### [EXTRACT TO READ]
....

BANGKOK (Reuters) — Americans living abroad are asking Washington to send surplus coronavirus shots to overseas embassies so they can get a vaccine in countries where the pace of inoculations is slow and traveling home is difficult.
Many of the estimated 8 million Americans living abroad argue they should have the same right to a vaccine as U.S. citizens back home. The U.S. vaccination drive covers all of the population and surplus doses are earmarked for donation to India and other nations.
“Vaccines could be provided to U.S. citizens through U.S. embassies and consulates, in particular as many are now re-opening for U.S. citizen services,” said Marylouise Serrato, executive director of the advocacy group American Citizens Abroad.
The group last month wrote to the U.S. Congress and the State Department saying overseas Americans who file taxes and vote should have the same access to vaccines as U.S. residents.
White House press secretary Jen Psaki said this week the U.S. government is focused on the safety of Americans around the world but is not now prepared to provide vaccines.
“We have not historically provided private healthcare for Americans living overseas, so that remains our policy,” Psaki told reporters. “But I don’t have anything to predict in terms of what may be ahead.”
Many Americans overseas are traveling home if they can to be vaccinated or waiting for the inoculation campaign in their countries of residence. But those living in places where vaccine rollouts are slower or where travel is difficult say they feel stuck.
In Thailand, four U.S. citizens’ groups on May 6 wrote to U.S. Secretary of State Antony Blinken asking for the Southeast Asian country to be made a pilot project for global vaccination of Americans abroad.
Thailand is in the midst of a deadly third wave of coronavirus, after a year of successfully containment, and its mass vaccination drive doesn’t begin until next month.
The U.S. State Department last month said it had already shipped doses to embassies and consulates in 220 locations worldwide to vaccinate its own diplomats and other employees.
The diplomatic distribution shows that the U.S. government has the capacity to do the same for citizens, said local chapters of the Democrats Abroad, Republicans Overseas, the Veterans of Foreign Wars and the American Women’s Club in Thailand.
“We are tax-paying, voting U.S. citizens and we were promised that we would be eligible to be vaccinated by our government, and here we are being just forgotten,” said business owner Peter Fischbach, in Thailand for nearly 30 years.
He worries it may be weeks or months before he can get a shot in Thailand. His business obligations – plus Thailand’s strict two-week quarantine for people entering the country – make it unfeasible to return to the United States.
The U.S. Embassy in Bangkok declined to comment. There are no official figures on Americans living in Thailand, but Democrats Abroad estimates it as tens of thousands.
Financial tech worker Aaron Kruse, 32, was working in China along with his South African fiancee when the pandemic struck. The couple traveled to Cape Town, South Africa, where travel restrictions and then the South African variant of the virus have now derailed their plans.
“So now we’re very much stuck,” said Kruse, who is from Des Moines, Iowa.
South African’s American expatriate community has not made a formal request, as in Thailand, but even without such a request Kruse says he thinks U.S. embassies should provide vaccines to Americans in need.
But he also supports donating shots to needy countries and is keenly aware that should the U.S. bring in vaccines for its own citizens – this would be criticised.
“I do kind of see it as special treatment,” he said.
“But at the same time, if the United States is looking out for U.S. citizens, and we have a surplus of vaccines, then the next place to look for U.S. citizens must be where they live and reside overseas.”

....

### [SUPPLIED RECORDS]
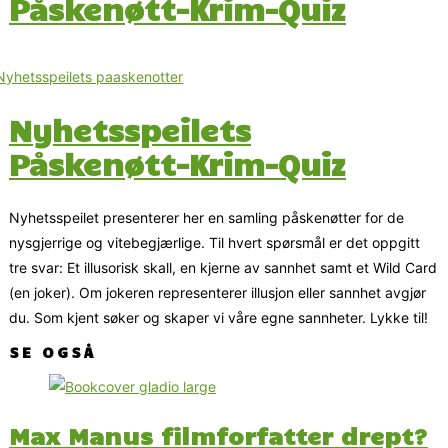
Påskenøtt-Krim-Quiz
Nyhetsspeilets
Påskenøtt-Krim-Quiz
Nyhetsspeilet presenterer her en samling påskenøtter for de
nysgjerrige og vitebegjærlige. Til hvert spørsmål er det oppgitt
tre svar: Et illusorisk skall, en kjerne av sannhet samt et Wild Card
(en joker). Om jokeren representerer illusjon eller sannhet avgjør
du. Som kjent søker og skaper vi våre egne sannheter. Lykke til!
SE OGSÅ
Max Manus filmforfatter drept?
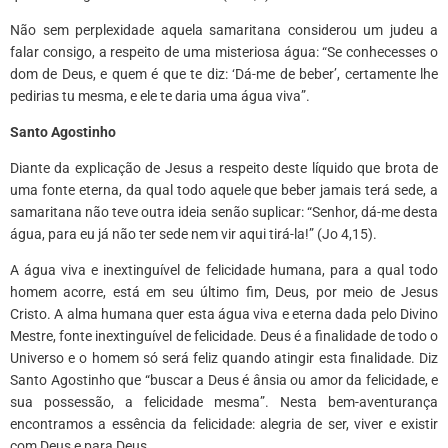
Não sem perplexidade aquela samaritana considerou um judeu a
falar consigo, a respeito de uma misteriosa água: “Se conhecesses o
dom de Deus, e quem é que te diz: ‘Dá-me de beber’, certamente lhe
pedirias tu mesma, e ele te daria uma água viva”.
Santo Agostinho
Diante da explicação de Jesus a respeito deste líquido que brota de
uma fonte eterna, da qual todo aquele que beber jamais terá sede, a
samaritana não teve outra ideia senão suplicar: “Senhor, dá-me desta
água, para eu já não ter sede nem vir aqui tirá-la!” (Jo 4,15).
A água viva e inextinguível de felicidade humana, para a qual todo
homem acorre, está em seu último fim, Deus, por meio de Jesus
Cristo. A alma humana quer esta água viva e eterna dada pelo Divino
Mestre, fonte inextinguível de felicidade. Deus é a finalidade de todo o
Universo e o homem só será feliz quando atingir esta finalidade. Diz
Santo Agostinho que “buscar a Deus é ânsia ou amor da felicidade, e
sua possessão, a felicidade mesma”. Nesta bem-aventurança
encontramos a essência da felicidade: alegria de ser, viver e existir
com Deus e para Deus.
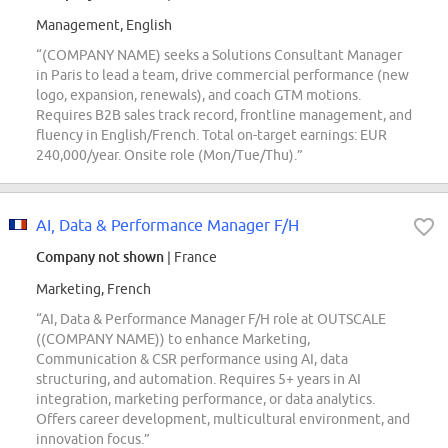
Management, English
“(COMPANY NAME) seeks a Solutions Consultant Manager
in Paris to lead a team, drive commercial performance (new
logo, expansion, renewals), and coach GTM motions.
Requires B2B sales track record, frontline management, and
fluency in English/French. Total on-target earnings: EUR
240,000/year. Onsite role (Mon/Tue/Thu).”
AI, Data & Performance Manager F/H
Company not shown
| France
Marketing, French
“AI, Data & Performance Manager F/H role at OUTSCALE
((COMPANY NAME)) to enhance Marketing,
Communication & CSR performance using AI, data
structuring, and automation. Requires 5+ years in AI
integration, marketing performance, or data analytics.
Offers career development, multicultural environment, and
innovation focus.”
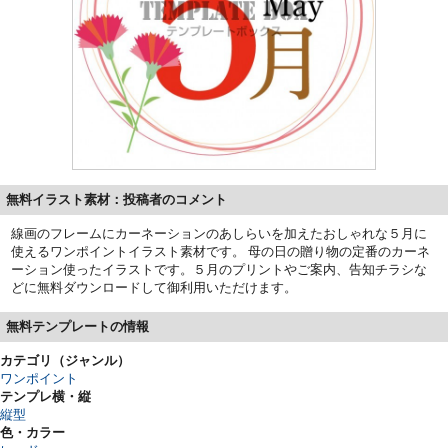
無料イラスト素材：投稿者のコメント
線画のフレームにカーネーションのあしらいを加えたおしゃれな５月に
使えるワンポイントイラスト素材です。 母の日の贈り物の定番のカーネ
ーション使ったイラストです。５月のプリントやご案内、告知チラシな
どに無料ダウンロードして御利用いただけます。
無料テンプレートの情報
カテゴリ（ジャンル）
ワンポイント
テンプレ横・縦
縦型
色・カラー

....

### [PROBLEMS TO SOLVE]
a) Retype the passage of the article on vaccines for Americans abroad between "The diplomatic distribution" and "the United States.", inclusive.
b) In the article on vaccines for Americans abroad, list the local chapters in Thailand that say the diplomatic vaccine distribution shows the U.S. government can do the same for citizens.

### [EXPECTED OUTPUTS]
a)
The diplomatic distribution shows that the U.S. government has the capacity to do the same for citizens, said local chapters of the Democrats Abroad, Republicans Overseas, the Veterans of Foreign Wars and the American Women’s Club in Thailand.
“We are tax-paying, voting U.S. citizens and we were promised that we would be eligible to be vaccinated by our government, and here we are being just forgotten,” said business owner Peter Fischbach, in Thailand for nearly 30 years.
He worries it may be weeks or months before he can get a shot in Thailand. His business obligations – plus Thailand’s strict two-week quarantine for people entering the country – make it unfeasible to return to the United States.

b)
Democrats Abroad
Republicans Overseas
the Veterans of Foreign Wars
the American Women's Club in Thailand